▶ **What this task involves**:
What is needed is an exact copy of all the records, written out in full.

[Stored dataset items]
================

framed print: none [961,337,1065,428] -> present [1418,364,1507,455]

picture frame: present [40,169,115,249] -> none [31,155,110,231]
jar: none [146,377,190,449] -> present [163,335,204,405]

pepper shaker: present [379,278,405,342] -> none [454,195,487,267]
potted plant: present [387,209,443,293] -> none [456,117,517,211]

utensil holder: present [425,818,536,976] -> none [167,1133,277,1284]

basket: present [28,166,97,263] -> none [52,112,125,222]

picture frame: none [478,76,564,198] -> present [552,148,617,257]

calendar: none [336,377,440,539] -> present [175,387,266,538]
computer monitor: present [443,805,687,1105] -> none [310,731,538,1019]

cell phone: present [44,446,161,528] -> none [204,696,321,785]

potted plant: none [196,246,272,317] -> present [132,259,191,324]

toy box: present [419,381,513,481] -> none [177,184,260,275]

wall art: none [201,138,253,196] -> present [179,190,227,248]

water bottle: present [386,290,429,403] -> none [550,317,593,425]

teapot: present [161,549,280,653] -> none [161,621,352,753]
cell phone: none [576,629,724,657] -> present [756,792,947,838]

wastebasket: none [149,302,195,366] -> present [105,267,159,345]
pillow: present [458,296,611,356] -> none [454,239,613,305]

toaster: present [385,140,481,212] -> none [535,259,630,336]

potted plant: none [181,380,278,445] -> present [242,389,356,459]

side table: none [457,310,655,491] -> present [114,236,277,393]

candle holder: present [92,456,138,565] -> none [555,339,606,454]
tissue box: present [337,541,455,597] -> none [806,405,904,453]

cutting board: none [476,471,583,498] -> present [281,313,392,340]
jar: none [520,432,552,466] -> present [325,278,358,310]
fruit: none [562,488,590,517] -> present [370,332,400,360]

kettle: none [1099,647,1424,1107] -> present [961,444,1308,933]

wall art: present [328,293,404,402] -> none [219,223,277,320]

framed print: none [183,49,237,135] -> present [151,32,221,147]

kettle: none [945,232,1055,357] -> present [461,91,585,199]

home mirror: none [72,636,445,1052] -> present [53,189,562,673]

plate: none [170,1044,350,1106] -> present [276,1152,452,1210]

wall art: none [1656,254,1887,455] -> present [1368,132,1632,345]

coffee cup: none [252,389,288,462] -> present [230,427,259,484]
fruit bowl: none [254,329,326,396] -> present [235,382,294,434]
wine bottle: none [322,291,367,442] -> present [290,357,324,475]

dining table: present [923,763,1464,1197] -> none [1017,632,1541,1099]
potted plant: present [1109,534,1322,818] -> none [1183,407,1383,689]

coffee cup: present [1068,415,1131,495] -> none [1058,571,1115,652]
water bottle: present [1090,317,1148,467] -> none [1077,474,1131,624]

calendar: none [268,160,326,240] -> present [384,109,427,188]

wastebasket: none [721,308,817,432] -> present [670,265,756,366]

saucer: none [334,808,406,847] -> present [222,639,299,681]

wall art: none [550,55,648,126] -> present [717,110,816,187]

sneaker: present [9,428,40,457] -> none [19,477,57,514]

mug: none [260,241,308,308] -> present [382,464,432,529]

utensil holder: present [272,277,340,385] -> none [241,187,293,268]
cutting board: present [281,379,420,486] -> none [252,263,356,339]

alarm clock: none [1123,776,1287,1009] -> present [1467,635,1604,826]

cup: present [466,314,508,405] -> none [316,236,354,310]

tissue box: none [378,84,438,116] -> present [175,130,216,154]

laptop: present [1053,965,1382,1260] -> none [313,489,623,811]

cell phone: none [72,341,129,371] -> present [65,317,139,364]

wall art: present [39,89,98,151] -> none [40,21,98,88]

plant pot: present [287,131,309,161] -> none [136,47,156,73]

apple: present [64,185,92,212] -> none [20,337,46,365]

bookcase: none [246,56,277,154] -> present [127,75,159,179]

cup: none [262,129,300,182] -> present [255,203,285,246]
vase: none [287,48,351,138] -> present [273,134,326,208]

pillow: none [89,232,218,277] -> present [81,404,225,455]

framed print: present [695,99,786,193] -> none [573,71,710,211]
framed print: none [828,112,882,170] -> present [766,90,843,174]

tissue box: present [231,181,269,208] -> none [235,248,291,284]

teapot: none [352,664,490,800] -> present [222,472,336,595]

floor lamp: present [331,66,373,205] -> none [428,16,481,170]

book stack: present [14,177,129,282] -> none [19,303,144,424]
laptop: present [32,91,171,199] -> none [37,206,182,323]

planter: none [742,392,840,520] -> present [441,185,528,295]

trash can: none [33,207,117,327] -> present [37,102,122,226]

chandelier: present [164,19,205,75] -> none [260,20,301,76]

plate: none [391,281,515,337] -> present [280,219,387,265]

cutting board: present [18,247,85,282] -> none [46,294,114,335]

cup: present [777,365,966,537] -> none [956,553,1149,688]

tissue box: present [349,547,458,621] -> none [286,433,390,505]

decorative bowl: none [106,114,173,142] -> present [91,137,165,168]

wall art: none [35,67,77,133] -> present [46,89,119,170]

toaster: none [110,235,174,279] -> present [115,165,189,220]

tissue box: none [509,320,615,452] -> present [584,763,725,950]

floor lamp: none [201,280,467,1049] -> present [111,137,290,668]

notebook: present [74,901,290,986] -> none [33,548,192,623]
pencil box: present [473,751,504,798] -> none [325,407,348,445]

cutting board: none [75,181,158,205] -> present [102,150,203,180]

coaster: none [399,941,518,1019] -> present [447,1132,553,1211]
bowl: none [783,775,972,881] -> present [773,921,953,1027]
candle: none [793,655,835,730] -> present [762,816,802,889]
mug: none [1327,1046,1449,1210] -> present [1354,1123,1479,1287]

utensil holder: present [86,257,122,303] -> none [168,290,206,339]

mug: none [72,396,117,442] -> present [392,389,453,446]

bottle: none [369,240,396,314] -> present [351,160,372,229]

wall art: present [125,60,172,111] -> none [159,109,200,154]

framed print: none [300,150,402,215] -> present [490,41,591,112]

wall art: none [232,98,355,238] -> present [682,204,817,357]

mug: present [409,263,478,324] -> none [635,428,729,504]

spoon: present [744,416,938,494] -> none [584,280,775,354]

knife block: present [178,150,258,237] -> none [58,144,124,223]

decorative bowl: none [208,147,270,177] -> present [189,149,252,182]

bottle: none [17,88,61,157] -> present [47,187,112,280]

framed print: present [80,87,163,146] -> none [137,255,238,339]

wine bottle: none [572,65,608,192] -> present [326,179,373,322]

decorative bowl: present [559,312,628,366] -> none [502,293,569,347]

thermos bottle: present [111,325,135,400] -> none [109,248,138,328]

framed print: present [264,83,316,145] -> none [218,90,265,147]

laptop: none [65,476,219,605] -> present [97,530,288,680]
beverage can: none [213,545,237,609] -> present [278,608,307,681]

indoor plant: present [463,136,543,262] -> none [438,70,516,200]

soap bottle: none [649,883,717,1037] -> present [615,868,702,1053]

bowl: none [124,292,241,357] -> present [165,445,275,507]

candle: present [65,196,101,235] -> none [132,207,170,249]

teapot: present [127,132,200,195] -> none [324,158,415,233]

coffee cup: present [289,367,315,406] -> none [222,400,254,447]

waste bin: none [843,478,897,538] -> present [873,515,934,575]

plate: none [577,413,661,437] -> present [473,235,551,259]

================

▶ **Answer for the task**:
framed print: none [961,337,1065,428] -> present [1418,364,1507,455]

picture frame: present [40,169,115,249] -> none [31,155,110,231]
jar: none [146,377,190,449] -> present [163,335,204,405]

pepper shaker: present [379,278,405,342] -> none [454,195,487,267]
potted plant: present [387,209,443,293] -> none [456,117,517,211]

utensil holder: present [425,818,536,976] -> none [167,1133,277,1284]

basket: present [28,166,97,263] -> none [52,112,125,222]

picture frame: none [478,76,564,198] -> present [552,148,617,257]

calendar: none [336,377,440,539] -> present [175,387,266,538]
computer monitor: present [443,805,687,1105] -> none [310,731,538,1019]

cell phone: present [44,446,161,528] -> none [204,696,321,785]

potted plant: none [196,246,272,317] -> present [132,259,191,324]

toy box: present [419,381,513,481] -> none [177,184,260,275]

wall art: none [201,138,253,196] -> present [179,190,227,248]

water bottle: present [386,290,429,403] -> none [550,317,593,425]

teapot: present [161,549,280,653] -> none [161,621,352,753]
cell phone: none [576,629,724,657] -> present [756,792,947,838]

wastebasket: none [149,302,195,366] -> present [105,267,159,345]
pillow: present [458,296,611,356] -> none [454,239,613,305]

toaster: present [385,140,481,212] -> none [535,259,630,336]

potted plant: none [181,380,278,445] -> present [242,389,356,459]

side table: none [457,310,655,491] -> present [114,236,277,393]

candle holder: present [92,456,138,565] -> none [555,339,606,454]
tissue box: present [337,541,455,597] -> none [806,405,904,453]

cutting board: none [476,471,583,498] -> present [281,313,392,340]
jar: none [520,432,552,466] -> present [325,278,358,310]
fruit: none [562,488,590,517] -> present [370,332,400,360]

kettle: none [1099,647,1424,1107] -> present [961,444,1308,933]

wall art: present [328,293,404,402] -> none [219,223,277,320]

framed print: none [183,49,237,135] -> present [151,32,221,147]

kettle: none [945,232,1055,357] -> present [461,91,585,199]

home mirror: none [72,636,445,1052] -> present [53,189,562,673]

plate: none [170,1044,350,1106] -> present [276,1152,452,1210]

wall art: none [1656,254,1887,455] -> present [1368,132,1632,345]

coffee cup: none [252,389,288,462] -> present [230,427,259,484]
fruit bowl: none [254,329,326,396] -> present [235,382,294,434]
wine bottle: none [322,291,367,442] -> present [290,357,324,475]

dining table: present [923,763,1464,1197] -> none [1017,632,1541,1099]
potted plant: present [1109,534,1322,818] -> none [1183,407,1383,689]

coffee cup: present [1068,415,1131,495] -> none [1058,571,1115,652]
water bottle: present [1090,317,1148,467] -> none [1077,474,1131,624]

calendar: none [268,160,326,240] -> present [384,109,427,188]

wastebasket: none [721,308,817,432] -> present [670,265,756,366]

saucer: none [334,808,406,847] -> present [222,639,299,681]

wall art: none [550,55,648,126] -> present [717,110,816,187]

sneaker: present [9,428,40,457] -> none [19,477,57,514]

mug: none [260,241,308,308] -> present [382,464,432,529]

utensil holder: present [272,277,340,385] -> none [241,187,293,268]
cutting board: present [281,379,420,486] -> none [252,263,356,339]

alarm clock: none [1123,776,1287,1009] -> present [1467,635,1604,826]

cup: present [466,314,508,405] -> none [316,236,354,310]

tissue box: none [378,84,438,116] -> present [175,130,216,154]

laptop: present [1053,965,1382,1260] -> none [313,489,623,811]

cell phone: none [72,341,129,371] -> present [65,317,139,364]

wall art: present [39,89,98,151] -> none [40,21,98,88]

plant pot: present [287,131,309,161] -> none [136,47,156,73]

apple: present [64,185,92,212] -> none [20,337,46,365]

bookcase: none [246,56,277,154] -> present [127,75,159,179]

cup: none [262,129,300,182] -> present [255,203,285,246]
vase: none [287,48,351,138] -> present [273,134,326,208]

pillow: none [89,232,218,277] -> present [81,404,225,455]

framed print: present [695,99,786,193] -> none [573,71,710,211]
framed print: none [828,112,882,170] -> present [766,90,843,174]

tissue box: present [231,181,269,208] -> none [235,248,291,284]

teapot: none [352,664,490,800] -> present [222,472,336,595]

floor lamp: present [331,66,373,205] -> none [428,16,481,170]

book stack: present [14,177,129,282] -> none [19,303,144,424]
laptop: present [32,91,171,199] -> none [37,206,182,323]

planter: none [742,392,840,520] -> present [441,185,528,295]

trash can: none [33,207,117,327] -> present [37,102,122,226]

chandelier: present [164,19,205,75] -> none [260,20,301,76]

plate: none [391,281,515,337] -> present [280,219,387,265]

cutting board: present [18,247,85,282] -> none [46,294,114,335]

cup: present [777,365,966,537] -> none [956,553,1149,688]

tissue box: present [349,547,458,621] -> none [286,433,390,505]

decorative bowl: none [106,114,173,142] -> present [91,137,165,168]

wall art: none [35,67,77,133] -> present [46,89,119,170]

toaster: none [110,235,174,279] -> present [115,165,189,220]

tissue box: none [509,320,615,452] -> present [584,763,725,950]

floor lamp: none [201,280,467,1049] -> present [111,137,290,668]

notebook: present [74,901,290,986] -> none [33,548,192,623]
pencil box: present [473,751,504,798] -> none [325,407,348,445]

cutting board: none [75,181,158,205] -> present [102,150,203,180]

coaster: none [399,941,518,1019] -> present [447,1132,553,1211]
bowl: none [783,775,972,881] -> present [773,921,953,1027]
candle: none [793,655,835,730] -> present [762,816,802,889]
mug: none [1327,1046,1449,1210] -> present [1354,1123,1479,1287]

utensil holder: present [86,257,122,303] -> none [168,290,206,339]

mug: none [72,396,117,442] -> present [392,389,453,446]

bottle: none [369,240,396,314] -> present [351,160,372,229]

wall art: present [125,60,172,111] -> none [159,109,200,154]

framed print: none [300,150,402,215] -> present [490,41,591,112]

wall art: none [232,98,355,238] -> present [682,204,817,357]

mug: present [409,263,478,324] -> none [635,428,729,504]

spoon: present [744,416,938,494] -> none [584,280,775,354]

knife block: present [178,150,258,237] -> none [58,144,124,223]

decorative bowl: none [208,147,270,177] -> present [189,149,252,182]

bottle: none [17,88,61,157] -> present [47,187,112,280]

framed print: present [80,87,163,146] -> none [137,255,238,339]

wine bottle: none [572,65,608,192] -> present [326,179,373,322]

decorative bowl: present [559,312,628,366] -> none [502,293,569,347]

thermos bottle: present [111,325,135,400] -> none [109,248,138,328]

framed print: present [264,83,316,145] -> none [218,90,265,147]

laptop: none [65,476,219,605] -> present [97,530,288,680]
beverage can: none [213,545,237,609] -> present [278,608,307,681]

indoor plant: present [463,136,543,262] -> none [438,70,516,200]

soap bottle: none [649,883,717,1037] -> present [615,868,702,1053]

bowl: none [124,292,241,357] -> present [165,445,275,507]

candle: present [65,196,101,235] -> none [132,207,170,249]

teapot: present [127,132,200,195] -> none [324,158,415,233]

coffee cup: present [289,367,315,406] -> none [222,400,254,447]

waste bin: none [843,478,897,538] -> present [873,515,934,575]

plate: none [577,413,661,437] -> present [473,235,551,259]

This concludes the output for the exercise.